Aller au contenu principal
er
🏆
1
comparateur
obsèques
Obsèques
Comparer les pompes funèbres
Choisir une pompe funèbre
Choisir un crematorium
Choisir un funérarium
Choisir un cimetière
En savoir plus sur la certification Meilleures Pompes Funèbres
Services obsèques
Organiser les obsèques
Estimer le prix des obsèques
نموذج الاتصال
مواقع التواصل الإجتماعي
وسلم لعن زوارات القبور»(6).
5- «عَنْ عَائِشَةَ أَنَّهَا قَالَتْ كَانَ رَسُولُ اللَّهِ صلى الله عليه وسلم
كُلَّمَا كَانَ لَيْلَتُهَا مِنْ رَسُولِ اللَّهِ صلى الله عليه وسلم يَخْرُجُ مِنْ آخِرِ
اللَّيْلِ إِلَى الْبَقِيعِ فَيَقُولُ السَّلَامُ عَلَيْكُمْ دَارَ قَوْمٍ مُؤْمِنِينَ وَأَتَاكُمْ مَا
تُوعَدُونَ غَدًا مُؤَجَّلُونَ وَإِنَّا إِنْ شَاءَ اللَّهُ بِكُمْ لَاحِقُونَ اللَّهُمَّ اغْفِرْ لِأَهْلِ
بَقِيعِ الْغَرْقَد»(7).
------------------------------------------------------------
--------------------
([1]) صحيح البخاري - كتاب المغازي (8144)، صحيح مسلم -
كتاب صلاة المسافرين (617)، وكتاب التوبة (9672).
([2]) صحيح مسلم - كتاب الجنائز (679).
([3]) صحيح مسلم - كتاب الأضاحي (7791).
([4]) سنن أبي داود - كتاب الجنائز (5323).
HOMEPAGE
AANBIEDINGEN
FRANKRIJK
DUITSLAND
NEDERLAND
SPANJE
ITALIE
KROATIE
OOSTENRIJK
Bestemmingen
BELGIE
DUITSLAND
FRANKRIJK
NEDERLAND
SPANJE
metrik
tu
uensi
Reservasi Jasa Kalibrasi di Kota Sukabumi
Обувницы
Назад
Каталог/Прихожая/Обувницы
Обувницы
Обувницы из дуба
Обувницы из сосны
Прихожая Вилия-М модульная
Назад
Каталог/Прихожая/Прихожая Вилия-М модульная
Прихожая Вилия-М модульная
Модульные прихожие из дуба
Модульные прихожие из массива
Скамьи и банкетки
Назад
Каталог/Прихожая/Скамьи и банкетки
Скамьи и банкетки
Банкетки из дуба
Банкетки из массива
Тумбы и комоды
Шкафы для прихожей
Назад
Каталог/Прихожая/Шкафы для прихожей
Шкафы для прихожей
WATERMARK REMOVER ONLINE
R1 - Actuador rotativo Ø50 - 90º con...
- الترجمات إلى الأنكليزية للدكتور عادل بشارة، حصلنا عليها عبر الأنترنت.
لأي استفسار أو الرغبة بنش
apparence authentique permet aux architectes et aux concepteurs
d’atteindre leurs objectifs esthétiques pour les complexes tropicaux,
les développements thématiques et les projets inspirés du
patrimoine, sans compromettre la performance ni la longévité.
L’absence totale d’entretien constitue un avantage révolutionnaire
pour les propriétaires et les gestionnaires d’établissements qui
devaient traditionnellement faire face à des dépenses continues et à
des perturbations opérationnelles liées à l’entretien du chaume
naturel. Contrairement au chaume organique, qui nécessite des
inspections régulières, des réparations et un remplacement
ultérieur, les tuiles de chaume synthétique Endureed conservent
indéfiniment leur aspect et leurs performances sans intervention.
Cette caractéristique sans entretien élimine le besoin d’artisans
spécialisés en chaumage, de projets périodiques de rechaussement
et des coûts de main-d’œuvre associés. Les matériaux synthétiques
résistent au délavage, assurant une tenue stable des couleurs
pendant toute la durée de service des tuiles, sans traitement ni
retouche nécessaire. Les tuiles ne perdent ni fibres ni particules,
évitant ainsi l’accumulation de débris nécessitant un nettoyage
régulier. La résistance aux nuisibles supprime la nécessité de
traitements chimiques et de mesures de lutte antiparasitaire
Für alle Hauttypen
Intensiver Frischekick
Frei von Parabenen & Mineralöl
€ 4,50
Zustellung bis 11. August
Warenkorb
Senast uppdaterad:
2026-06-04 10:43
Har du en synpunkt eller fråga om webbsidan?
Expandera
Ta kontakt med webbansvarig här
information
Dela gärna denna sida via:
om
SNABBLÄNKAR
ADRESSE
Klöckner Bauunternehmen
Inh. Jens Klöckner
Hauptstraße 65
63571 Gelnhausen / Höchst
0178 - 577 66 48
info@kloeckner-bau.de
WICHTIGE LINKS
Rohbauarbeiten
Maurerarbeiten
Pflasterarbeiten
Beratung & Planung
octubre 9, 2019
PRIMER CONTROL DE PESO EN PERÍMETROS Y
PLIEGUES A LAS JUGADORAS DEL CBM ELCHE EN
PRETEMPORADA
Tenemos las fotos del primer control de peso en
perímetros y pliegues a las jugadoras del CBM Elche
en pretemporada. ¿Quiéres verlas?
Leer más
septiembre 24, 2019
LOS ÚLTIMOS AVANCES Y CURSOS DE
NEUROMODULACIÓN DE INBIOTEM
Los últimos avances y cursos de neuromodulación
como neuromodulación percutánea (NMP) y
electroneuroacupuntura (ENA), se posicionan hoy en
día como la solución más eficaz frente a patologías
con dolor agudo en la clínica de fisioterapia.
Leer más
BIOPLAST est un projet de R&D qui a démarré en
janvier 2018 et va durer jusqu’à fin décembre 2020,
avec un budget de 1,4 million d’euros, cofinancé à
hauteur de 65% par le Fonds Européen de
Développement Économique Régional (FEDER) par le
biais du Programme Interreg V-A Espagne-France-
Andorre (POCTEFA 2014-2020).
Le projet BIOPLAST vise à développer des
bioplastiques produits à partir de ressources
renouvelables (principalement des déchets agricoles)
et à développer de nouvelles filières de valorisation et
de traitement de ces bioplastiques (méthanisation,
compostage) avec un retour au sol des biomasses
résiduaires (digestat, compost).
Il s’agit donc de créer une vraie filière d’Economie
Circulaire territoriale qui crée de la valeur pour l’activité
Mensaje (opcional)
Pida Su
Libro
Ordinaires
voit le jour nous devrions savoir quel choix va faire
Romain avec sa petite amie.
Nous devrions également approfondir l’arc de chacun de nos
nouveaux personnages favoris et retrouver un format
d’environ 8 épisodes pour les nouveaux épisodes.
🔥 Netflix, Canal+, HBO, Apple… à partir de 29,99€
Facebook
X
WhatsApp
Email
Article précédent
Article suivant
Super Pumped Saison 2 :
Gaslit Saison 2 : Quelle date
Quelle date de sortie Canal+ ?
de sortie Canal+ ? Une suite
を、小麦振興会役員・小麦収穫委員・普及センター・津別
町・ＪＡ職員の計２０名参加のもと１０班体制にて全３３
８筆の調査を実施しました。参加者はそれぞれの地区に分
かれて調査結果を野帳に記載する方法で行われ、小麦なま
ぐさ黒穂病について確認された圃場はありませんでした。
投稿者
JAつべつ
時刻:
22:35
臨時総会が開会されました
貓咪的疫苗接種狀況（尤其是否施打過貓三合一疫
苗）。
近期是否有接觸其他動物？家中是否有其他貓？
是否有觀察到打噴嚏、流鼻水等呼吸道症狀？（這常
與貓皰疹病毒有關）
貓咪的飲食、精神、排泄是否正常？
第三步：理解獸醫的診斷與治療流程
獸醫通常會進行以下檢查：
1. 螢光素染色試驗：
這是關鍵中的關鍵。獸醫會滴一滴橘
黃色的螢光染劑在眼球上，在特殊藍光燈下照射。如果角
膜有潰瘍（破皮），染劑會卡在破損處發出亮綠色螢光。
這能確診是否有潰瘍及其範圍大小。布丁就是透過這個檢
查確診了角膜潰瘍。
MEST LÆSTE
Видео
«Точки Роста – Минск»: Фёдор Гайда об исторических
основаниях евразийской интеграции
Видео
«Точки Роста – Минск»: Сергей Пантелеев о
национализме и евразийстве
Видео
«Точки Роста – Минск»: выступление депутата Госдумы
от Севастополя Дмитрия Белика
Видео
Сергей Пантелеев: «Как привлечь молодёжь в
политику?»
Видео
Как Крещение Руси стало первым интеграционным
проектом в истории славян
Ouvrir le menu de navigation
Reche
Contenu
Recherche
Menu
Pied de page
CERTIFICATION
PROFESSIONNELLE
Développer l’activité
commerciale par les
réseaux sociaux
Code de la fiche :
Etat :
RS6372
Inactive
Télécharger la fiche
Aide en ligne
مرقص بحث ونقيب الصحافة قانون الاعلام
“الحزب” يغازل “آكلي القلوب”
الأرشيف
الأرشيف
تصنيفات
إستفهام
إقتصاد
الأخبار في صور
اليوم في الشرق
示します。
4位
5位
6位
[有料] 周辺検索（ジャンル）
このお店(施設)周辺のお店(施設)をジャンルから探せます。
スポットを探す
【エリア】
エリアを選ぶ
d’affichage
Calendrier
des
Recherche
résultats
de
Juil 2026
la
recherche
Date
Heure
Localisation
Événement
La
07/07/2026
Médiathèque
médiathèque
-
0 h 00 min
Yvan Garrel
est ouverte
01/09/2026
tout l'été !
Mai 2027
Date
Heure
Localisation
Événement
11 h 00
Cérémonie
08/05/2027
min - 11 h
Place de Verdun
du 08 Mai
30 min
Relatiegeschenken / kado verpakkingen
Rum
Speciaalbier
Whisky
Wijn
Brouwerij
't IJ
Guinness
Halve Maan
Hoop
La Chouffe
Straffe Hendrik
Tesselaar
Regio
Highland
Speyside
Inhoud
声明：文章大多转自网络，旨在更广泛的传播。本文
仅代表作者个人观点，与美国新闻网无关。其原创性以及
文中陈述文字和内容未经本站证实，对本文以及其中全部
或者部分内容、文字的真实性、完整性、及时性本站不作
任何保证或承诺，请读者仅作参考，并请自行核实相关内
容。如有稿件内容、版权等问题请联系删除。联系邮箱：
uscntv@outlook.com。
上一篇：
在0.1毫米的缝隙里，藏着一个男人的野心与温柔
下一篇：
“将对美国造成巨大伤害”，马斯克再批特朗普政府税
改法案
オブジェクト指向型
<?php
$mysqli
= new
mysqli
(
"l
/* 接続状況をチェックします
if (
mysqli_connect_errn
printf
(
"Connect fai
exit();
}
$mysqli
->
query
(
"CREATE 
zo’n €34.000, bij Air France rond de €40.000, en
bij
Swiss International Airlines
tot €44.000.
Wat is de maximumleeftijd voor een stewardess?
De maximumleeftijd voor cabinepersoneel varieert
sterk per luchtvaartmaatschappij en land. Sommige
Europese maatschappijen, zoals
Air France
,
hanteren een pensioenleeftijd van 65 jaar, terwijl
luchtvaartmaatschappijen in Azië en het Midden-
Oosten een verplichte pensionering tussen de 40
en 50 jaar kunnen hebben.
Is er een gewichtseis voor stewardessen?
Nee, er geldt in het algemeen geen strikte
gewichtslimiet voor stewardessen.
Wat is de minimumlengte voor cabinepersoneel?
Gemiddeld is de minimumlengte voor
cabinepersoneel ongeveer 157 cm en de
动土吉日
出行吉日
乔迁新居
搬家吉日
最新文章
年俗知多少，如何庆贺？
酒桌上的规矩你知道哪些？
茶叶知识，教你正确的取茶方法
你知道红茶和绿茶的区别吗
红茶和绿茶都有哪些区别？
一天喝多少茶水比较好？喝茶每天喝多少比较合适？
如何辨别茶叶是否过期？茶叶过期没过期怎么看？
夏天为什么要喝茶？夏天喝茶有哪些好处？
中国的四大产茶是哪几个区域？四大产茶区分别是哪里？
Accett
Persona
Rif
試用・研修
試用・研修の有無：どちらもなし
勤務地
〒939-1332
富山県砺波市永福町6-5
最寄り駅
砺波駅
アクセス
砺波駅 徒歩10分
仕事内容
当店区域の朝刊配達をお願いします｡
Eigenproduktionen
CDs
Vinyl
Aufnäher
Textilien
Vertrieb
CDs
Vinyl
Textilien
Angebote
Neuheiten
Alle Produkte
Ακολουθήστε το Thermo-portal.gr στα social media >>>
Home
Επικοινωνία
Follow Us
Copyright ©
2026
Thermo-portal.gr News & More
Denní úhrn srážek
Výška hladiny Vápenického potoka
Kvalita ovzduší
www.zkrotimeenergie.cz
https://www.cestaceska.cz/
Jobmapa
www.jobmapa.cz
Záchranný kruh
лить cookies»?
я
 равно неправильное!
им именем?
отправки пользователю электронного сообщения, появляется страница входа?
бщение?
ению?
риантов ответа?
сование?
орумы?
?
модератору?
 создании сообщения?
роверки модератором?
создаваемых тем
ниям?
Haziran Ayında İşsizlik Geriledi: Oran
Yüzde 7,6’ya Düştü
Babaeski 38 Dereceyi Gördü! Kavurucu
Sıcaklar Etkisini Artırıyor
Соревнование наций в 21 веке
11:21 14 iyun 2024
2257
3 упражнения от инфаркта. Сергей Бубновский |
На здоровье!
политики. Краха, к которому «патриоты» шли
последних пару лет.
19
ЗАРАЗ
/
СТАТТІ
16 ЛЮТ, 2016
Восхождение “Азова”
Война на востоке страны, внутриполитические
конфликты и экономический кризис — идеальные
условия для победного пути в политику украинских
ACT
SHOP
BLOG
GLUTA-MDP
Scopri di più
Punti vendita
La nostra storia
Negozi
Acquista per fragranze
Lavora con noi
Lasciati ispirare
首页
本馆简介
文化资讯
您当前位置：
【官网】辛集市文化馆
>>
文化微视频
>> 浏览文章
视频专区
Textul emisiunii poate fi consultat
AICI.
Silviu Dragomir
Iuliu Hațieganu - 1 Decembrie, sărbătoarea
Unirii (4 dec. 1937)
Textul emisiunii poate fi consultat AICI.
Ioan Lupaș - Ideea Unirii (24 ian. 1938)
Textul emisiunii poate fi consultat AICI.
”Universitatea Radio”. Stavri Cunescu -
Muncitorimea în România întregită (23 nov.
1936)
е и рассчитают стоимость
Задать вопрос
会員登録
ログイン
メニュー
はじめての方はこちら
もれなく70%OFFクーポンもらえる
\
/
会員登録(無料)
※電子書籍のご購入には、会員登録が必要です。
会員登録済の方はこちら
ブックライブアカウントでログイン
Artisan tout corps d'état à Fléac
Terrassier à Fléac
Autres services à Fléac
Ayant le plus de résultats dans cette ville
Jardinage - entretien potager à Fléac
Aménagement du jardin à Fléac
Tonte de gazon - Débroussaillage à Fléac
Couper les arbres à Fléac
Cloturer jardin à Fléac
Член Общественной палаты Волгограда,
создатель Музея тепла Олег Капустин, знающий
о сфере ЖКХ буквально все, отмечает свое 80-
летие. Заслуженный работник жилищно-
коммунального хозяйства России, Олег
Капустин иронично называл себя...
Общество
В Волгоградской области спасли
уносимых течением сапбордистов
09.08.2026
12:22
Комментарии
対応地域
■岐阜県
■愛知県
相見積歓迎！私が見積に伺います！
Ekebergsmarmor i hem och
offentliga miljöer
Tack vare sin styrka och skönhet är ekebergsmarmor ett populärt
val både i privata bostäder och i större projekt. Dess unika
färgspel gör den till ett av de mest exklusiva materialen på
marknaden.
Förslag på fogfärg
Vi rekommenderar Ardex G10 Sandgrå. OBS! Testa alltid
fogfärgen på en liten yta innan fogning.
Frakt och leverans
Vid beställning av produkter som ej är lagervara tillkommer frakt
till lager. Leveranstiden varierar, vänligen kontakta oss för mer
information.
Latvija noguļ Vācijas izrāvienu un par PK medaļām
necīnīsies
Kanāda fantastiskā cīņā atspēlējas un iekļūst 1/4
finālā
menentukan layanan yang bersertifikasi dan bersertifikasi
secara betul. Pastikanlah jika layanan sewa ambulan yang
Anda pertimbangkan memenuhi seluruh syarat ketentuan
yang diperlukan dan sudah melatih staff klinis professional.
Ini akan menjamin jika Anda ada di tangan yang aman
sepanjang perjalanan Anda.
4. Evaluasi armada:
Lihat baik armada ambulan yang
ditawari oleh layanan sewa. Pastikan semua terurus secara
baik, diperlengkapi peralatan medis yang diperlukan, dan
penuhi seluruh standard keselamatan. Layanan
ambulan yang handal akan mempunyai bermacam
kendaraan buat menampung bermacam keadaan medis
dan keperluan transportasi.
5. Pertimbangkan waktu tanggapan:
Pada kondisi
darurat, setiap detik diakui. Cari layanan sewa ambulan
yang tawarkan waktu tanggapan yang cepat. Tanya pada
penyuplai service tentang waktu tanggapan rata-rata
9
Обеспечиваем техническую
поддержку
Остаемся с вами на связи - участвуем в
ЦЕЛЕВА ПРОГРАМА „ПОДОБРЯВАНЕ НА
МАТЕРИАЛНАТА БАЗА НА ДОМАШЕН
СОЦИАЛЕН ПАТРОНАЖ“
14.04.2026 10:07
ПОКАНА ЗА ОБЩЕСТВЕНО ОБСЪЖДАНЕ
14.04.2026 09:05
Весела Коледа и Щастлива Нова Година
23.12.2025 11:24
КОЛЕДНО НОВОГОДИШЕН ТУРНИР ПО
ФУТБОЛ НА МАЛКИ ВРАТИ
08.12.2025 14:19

##########

[WHAT IS NEEDED] Take exactly the lines from the one containing "لأي استفسار أو الرغبة بنش" through the one containing "L’absence totale d’entretien" in the data above, and output them with nothing added.

[RESULT OF THIS EXERCISE]
لأي استفسار أو الرغبة بنش
apparence authentique permet aux architectes et aux concepteurs
d’atteindre leurs objectifs esthétiques pour les complexes tropicaux,
les développements thématiques et les projets inspirés du
patrimoine, sans compromettre la performance ni la longévité.
L’absence totale d’entretien constitue un avantage révolutionnaire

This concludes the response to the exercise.